Schematisch kan de fiscaal toerekenbare rente als volgt worden ingedeeld, waarbij binnen de kwadranten de aandachtspunten zijn benoemd:

Betaalde rente (‘verleden’)

Te betalen rente (‘toekomst’)

Totaalfinanciering

  • Allocatie EV/VV
  • Toerekenbare rente
  • Rente% ‘concern’
  • Grondslag (omslagrente, grondbedrijf vreemde activiteiten, kapitaalstortingen en onttrekkingen)
  • Rente% ‘concern’
  • Grondslag (stand Onderhanden werk, rente)

Volgens de Post Quickscan laat het Grondbedrijf een geringer, maar nog altijd negatief resultaat zien en is daarmee vooralsnog een indicatie dat de grondbedrijf activiteiten binnen de gemeente Apeldoorn (nog) niet onderhevig worden aan de heffing van vennootschapsbelasting. Uiteraard wordt dit ieder jaar opnieuw bepaald.
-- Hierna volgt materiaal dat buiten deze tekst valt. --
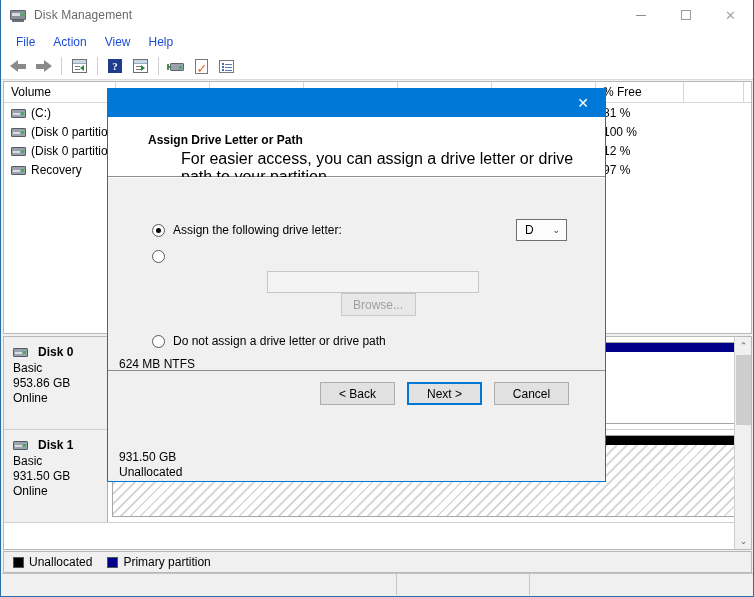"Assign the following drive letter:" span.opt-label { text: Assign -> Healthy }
Grondbedrijf in transitie – Waardegerichte ontwikkeling
Aanleiding
Het Grondbedrijf van de gemeente Apeldoorn wordt afgebouwd. Er worden alleen nog gronden en/of opstallen aangekocht wanneer dit van significant maatschappelijk of financieel belang wordt geacht. Daarbij is met de vaststelling van de NIEGG koersbepaling in maart 2015 door de raad besloten zoveel mogelijk objecten vanuit de portefeuille Overige Gronden te verkopen en dus niet meer te herontwikkelen. Daarnaast zien we een veranderende maatschappelijke context en nieuwe wet- en regelgeving die eraan zit te komen (Omgevingswet). Tot slot zien we om ons heen dat duurzaamheid steeds meer een item binnen het Grondbedrijf aan het worden is. Al met al genoeg redenen om na te gaan denken over de rol van het Grondbedrijf in de toekomst binnen de gemeente Apeldoorn.

Te doen
Momenteel worden een tweetal notities voorbereid. De eerste gaat over de rol van het Grondbedrijf en de gewenste rol in de toekomst. We willen toe naar een situationeel grondbeleid. Dit is een grondbeleid waarbij per situatie wordt bekeken welke rol van de gemeente het beste past bij de betreffende ontwikkeling. Soms willen we sterk sturend kunnen optreden om bepaalde maatschappelijke doelen te kunnen bereiken, soms kunnen we meer achterover leunen en een ontwikkeling aan de markt overlaten. Ook wordt ingegaan op aspecten van duurzaamheid:
Een tweede notitie gaat over de herijking van de NIEGG Koersbepaling uit 2015. Hieruit blijkt dat we meer dan de helft van de verkoopopgave die in de oorspronkelijke Koersbepaling is neergelegd, is gerealiseerd. De herijking gaat over het kijken naar de gekozen strategie per complex en of deze strategie nog de juiste is. Ook wordt gekeken of gronden in deze portefeuille kunnen worden aangewend voor duurzame initiatieven. Naar verwachting worden beide nota’s tezamen in de tweede helft van 2018 aan de raad voorgelegd.